• Work required: Print the lines again exactly, from the line that contains "True or false: 數錯" through the end of the material, with both ends included. Leave the pictures out of your answer.

Data records:

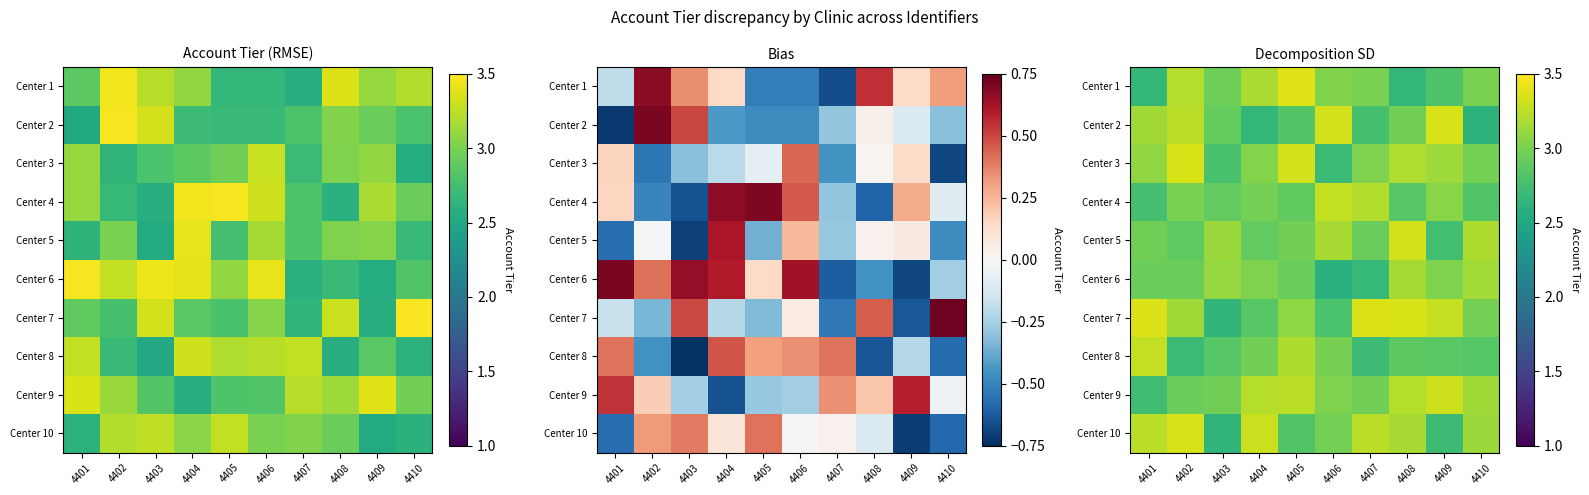

How many data points in Center 3 are less than 3?

3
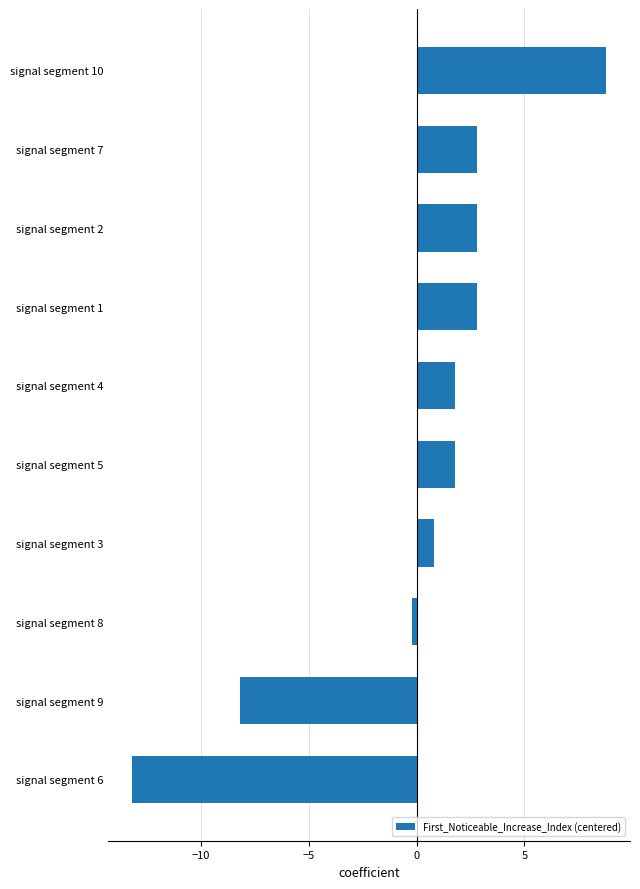

Reading bottom to top, extract all data points from this chart.

signal segment 6=-13.2	signal segment 9=-8.2	signal segment 8=-0.2	signal segment 3=0.8	signal segment 5=1.8	signal segment 4=1.8	signal segment 1=2.8	signal segment 2=2.8	signal segment 7=2.8	signal segment 10=8.8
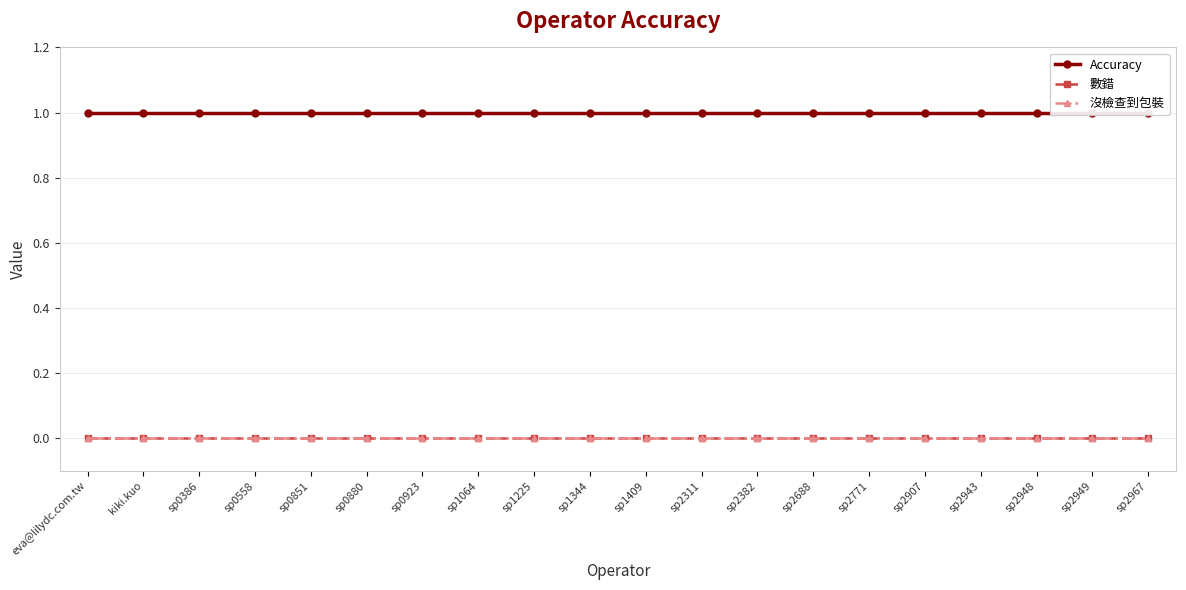

True or false: 數錯 and 沒檢查到包裝 cross at least once.

False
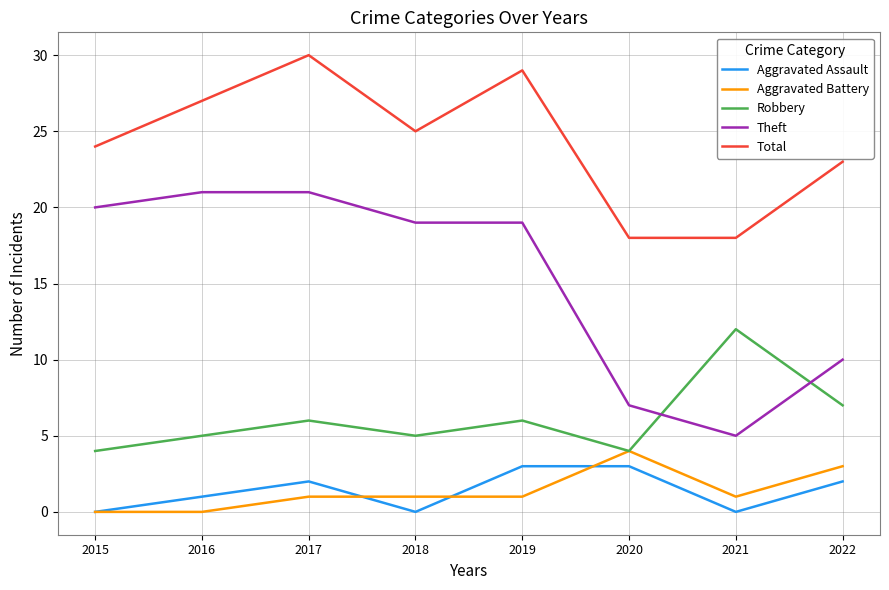

Is it true that Theft equals 21 at 2017?

True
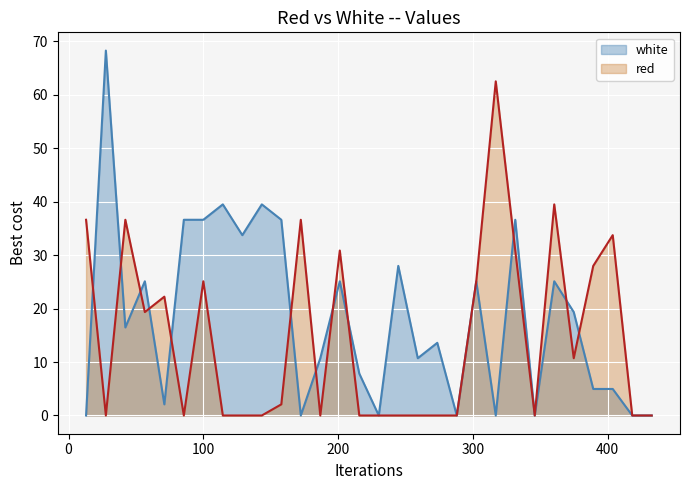

Rank the series by their average value, from lowest to highest.

red, white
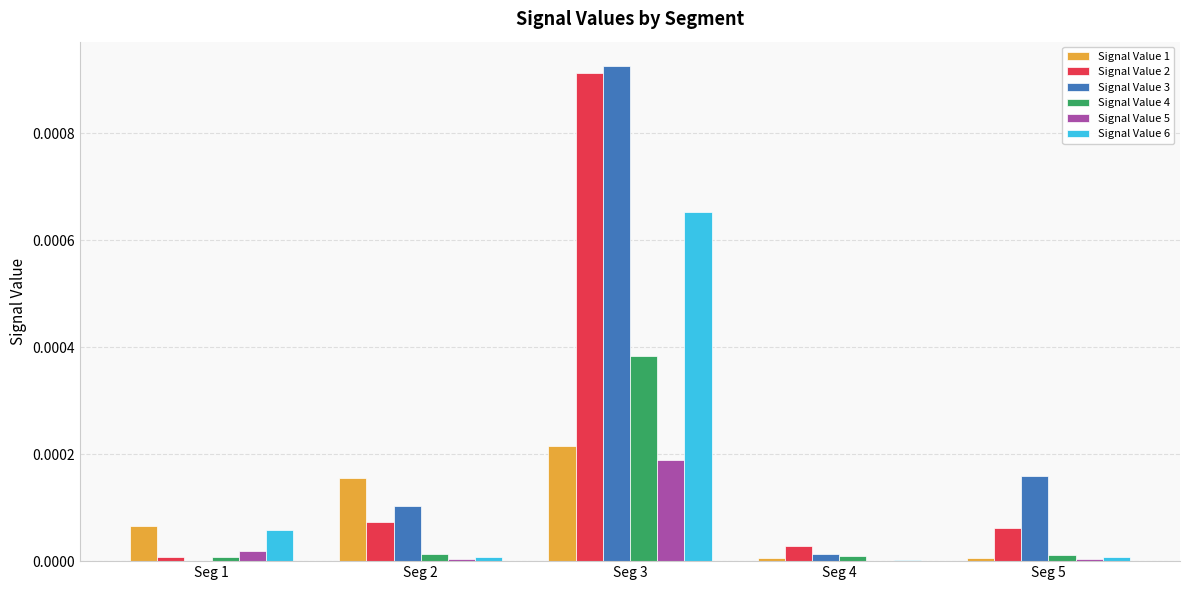

Is it true that Signal Value 4 equals 0.0 at Seg 5?

True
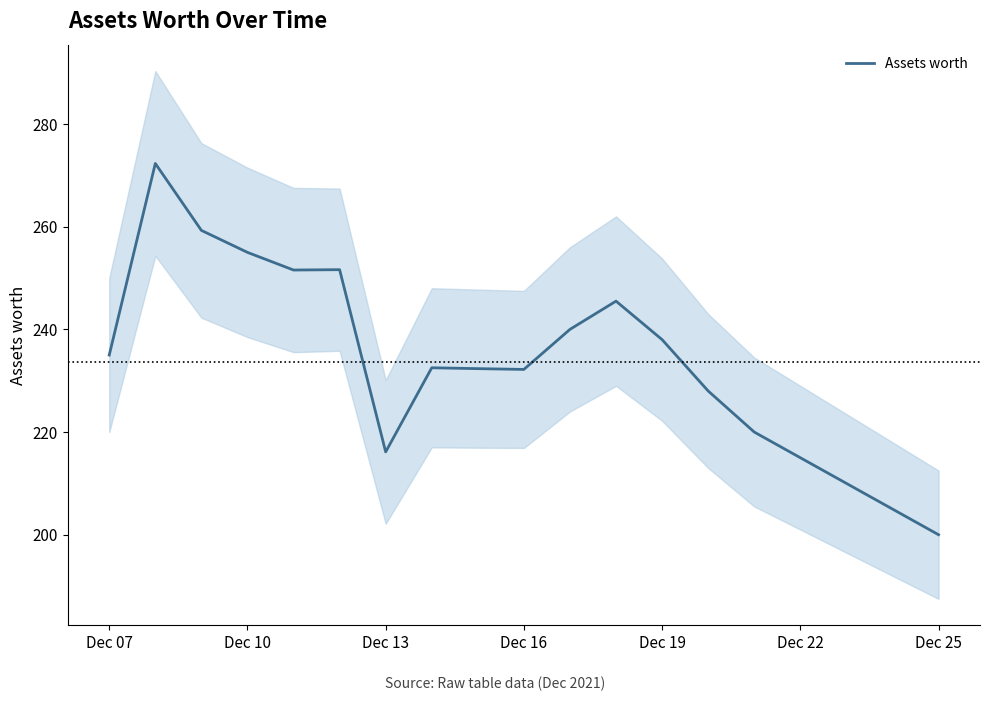

What is the maximum value for Assets worth?

272.3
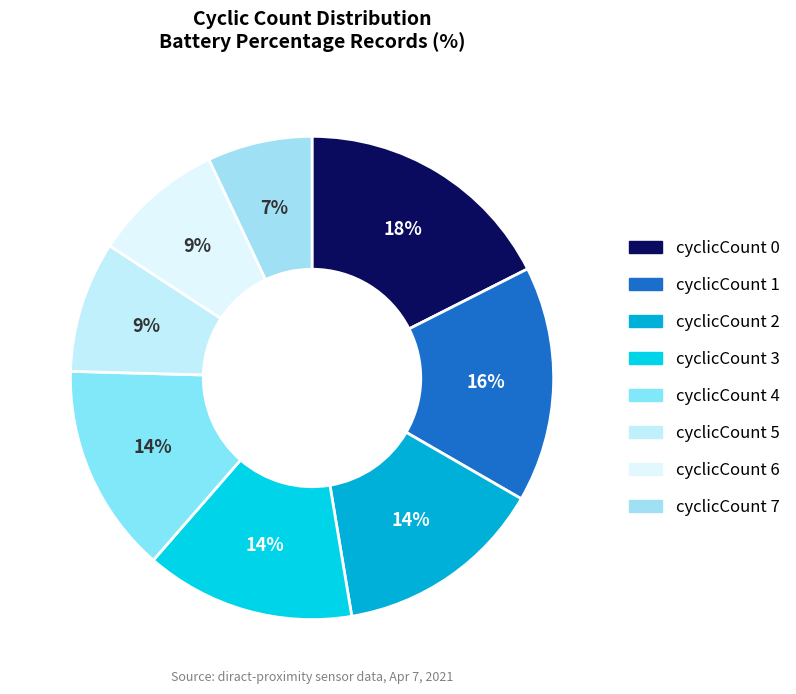

How many slices are in this pie chart?

8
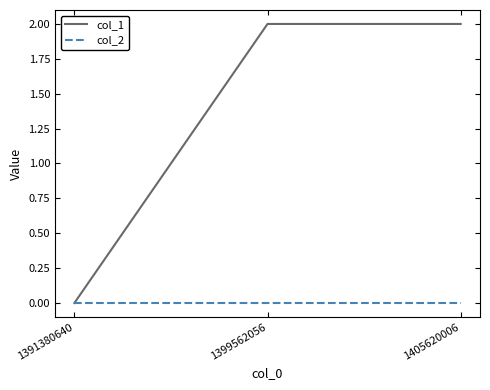

At 1405620006, list the series in order from largest to smallest.

col_1, col_2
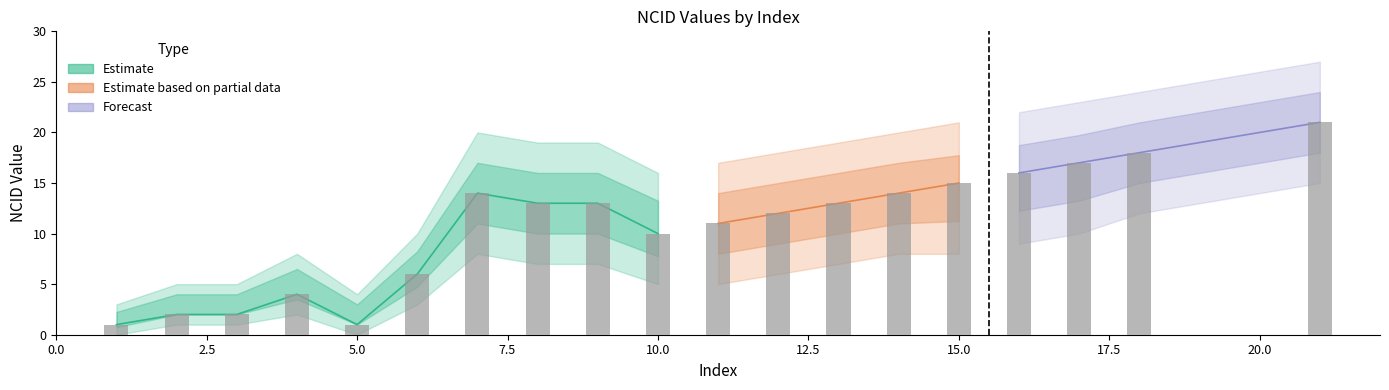

Which has a higher value, 14 or 17?

17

• Task response:
True or false: 數錯 and 沒檢查到包裝 cross at least once.

False

Is it true that Theft equals 21 at 2017?

True

Rank the series by their average value, from lowest to highest.

red, white

Is it true that Signal Value 4 equals 0.0 at Seg 5?

True

What is the maximum value for Assets worth?

272.3

How many slices are in this pie chart?

8

At 1405620006, list the series in order from largest to smallest.

col_1, col_2

Which has a higher value, 14 or 17?

17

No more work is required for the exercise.